Real Estate Over Coffee – How Much House Can You Afford? Tips for Buying Your First Home
Oct 30, 2025 03:01PM ● By Jeannie Quick, Sunflower Real Estate Group
Buying your first home is exciting — and a little overwhelming. Between credit scores, down payments, and monthly budgets, it’s easy to feel like you’re drowning in numbers. But with a little preparation, you can walk into the process confident and ready.
1. Start With Your Credit
Your credit score tells lenders how risky (or safe) it is to loan you money. Pull a free report from all three credit bureaus — Equifax, Experian, and TransUnion — at annualcreditreport.com. Errors are more common than you’d think; one in four Americans finds a mistake, and 5% have errors that could cost them thousands in higher rates.
A score of 620 is usually the minimum for a mortgage, but you’ll get the best interest rates with a score of 700+. If you need to improve, start paying down debt and making every payment on time.
2. Know Your Debt-to-Income Ratio (DTI)
This is the number lenders care about most. It compares your monthly debts (credit cards, student loans, car payments, plus your future mortgage) to your gross monthly income.
- Ideal: 36% or lower
- Maximum allowed: 43%
If you’re close to the edge, focus on paying off unsecured debt like credit cards first.
3. Make a Down Payment Plan
The magic number for down payments is 20% — it gets you better rates and avoids PMI (private mortgage insurance). If that feels out of reach, don’t panic. FHA loans start as low as 3.5% down, though they add mortgage insurance to your monthly bill.
Other options:
- Check with your employer for housing assistance.
- Explore credit union and state-specific programs through HUD.
- Remember: lenders like to see your funds “seasoned” in your account for 60–90 days. Gifts and bonuses are fine — just get them deposited early.

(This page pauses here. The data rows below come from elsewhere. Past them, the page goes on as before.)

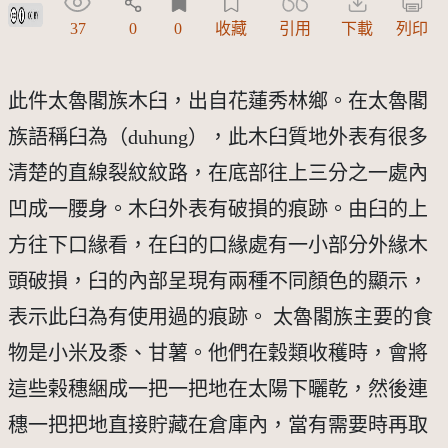
創用CC姓名標示 3.0 台灣及其後版本(CC BY 3.0 TW +)
37
0
0
收藏
引用
下載
列印
此件太魯閣族木臼，出自花蓮秀林鄉。在太魯閣
族語稱臼為（duhung），此木臼質地外表有很多
清楚的直線裂紋紋路，在底部往上三分之一處內
凹成一腰身。木臼外表有破損的痕跡。由臼的上
方往下口緣看，在臼的口緣處有一小部分外緣木
頭破損，臼的內部呈現有兩種不同顏色的顯示，
表示此臼為有使用過的痕跡。 太魯閣族主要的食
物是小米及黍、甘薯。他們在穀類收穫時，會將
這些榖穗綑成一把一把地在太陽下曬乾，然後連
穗一把把地直接貯藏在倉庫內，當有需要時再取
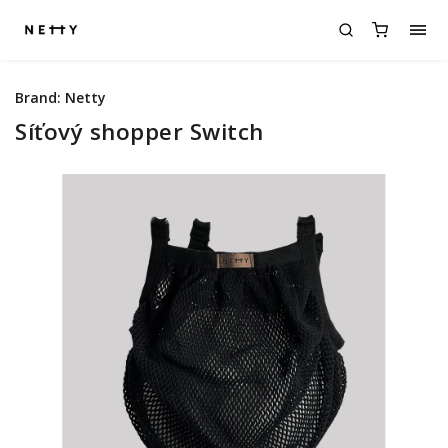
Brand:
Netty
Síťový shopper Switch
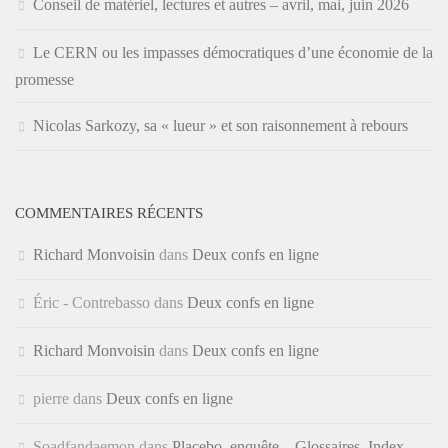
Conseil de matériel, lectures et autres – avril, mai, juin 2026
Le CERN ou les impasses démocratiques d’une économie de la
promesse
Nicolas Sarkozy, sa « lueur » et son raisonnement à rebours
COMMENTAIRES RÉCENTS
Richard Monvoisin
dans
Deux confs en ligne
Éric - Contrebasso
dans
Deux confs en ligne
Richard Monvoisin
dans
Deux confs en ligne
pierre
dans
Deux confs en ligne
Soadfandaemon
dans
Placebo, enquête – Glossaires, Index,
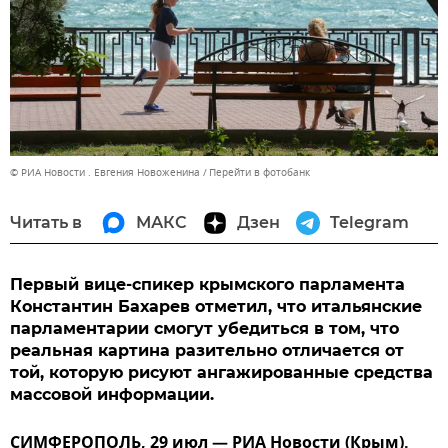
© РИА Новости . Евгения Новоженина
Перейти в фотобанк
Читать в
МАКС
Дзен
Telegram
Первый вице-спикер крымского парламента
Константин Бахарев отметил, что итальянские
парламентарии смогут убедиться в том, что
реальная картина разительно отличается от
той, которую рисуют ангажированные средства
массовой информации.
СИМФЕРОПОЛЬ, 29 июл — РИА Новости (Крым).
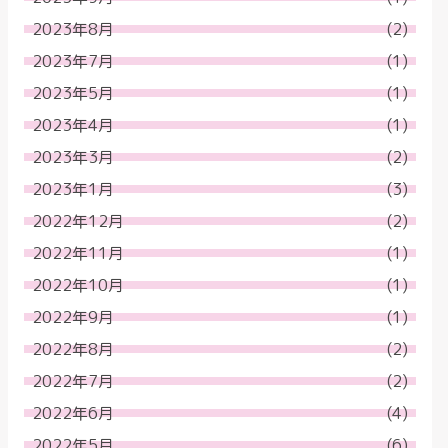
2023年8月
(2)
2023年7月
(1)
2023年5月
(1)
2023年4月
(1)
2023年3月
(2)
2023年1月
(3)
2022年12月
(2)
2022年11月
(1)
2022年10月
(1)
2022年9月
(1)
2022年8月
(2)
2022年7月
(2)
2022年6月
(4)
2022年5月
(6)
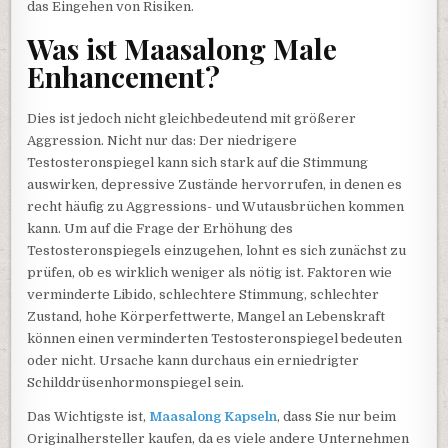
das Eingehen von Risiken.
Was ist Maasalong Male
Enhancement?
Dies ist jedoch nicht gleichbedeutend mit größerer
Aggression. Nicht nur das: Der niedrigere
Testosteronspiegel kann sich stark auf die Stimmung
auswirken, depressive Zustände hervorrufen, in denen es
recht häufig zu Aggressions- und Wutausbrüchen kommen
kann. Um auf die Frage der Erhöhung des
Testosteronspiegels einzugehen, lohnt es sich zunächst zu
prüfen, ob es wirklich weniger als nötig ist. Faktoren wie
verminderte Libido, schlechtere Stimmung, schlechter
Zustand, hohe Körperfettwerte, Mangel an Lebenskraft
können einen verminderten Testosteronspiegel bedeuten
oder nicht. Ursache kann durchaus ein erniedrigter
Schilddrüsenhormonspiegel sein.
Das Wichtigste ist,
Maasalong Kapseln
, dass Sie nur beim
Originalhersteller kaufen, da es viele andere Unternehmen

4. Ask Yourself the Big Question
Lenders may tell you what you can borrow, but only you can decide what you want to spend. No one wants to feel “house poor.” Think about your lifestyle, goals, and family plans before saying yes to the maximum loan amount.
5. Why Buying Beats Renting
Even if your monthly mortgage is similar to (or slightly higher than) rent, you’re building equity — not your landlord’s wealth. Homeownership gives you:
- Room for a growing family or pets
- A yard for play and relaxation
- Freedom to renovate and make it your own
Bottom line: Buying a first home is one of the most rewarding financial steps you can take. The earlier you prepare — by strengthening your credit, trimming debt, and building savings — the easier the process becomes.
So grab your coffee, run the numbers, and start planning. Your dream home is closer than you think.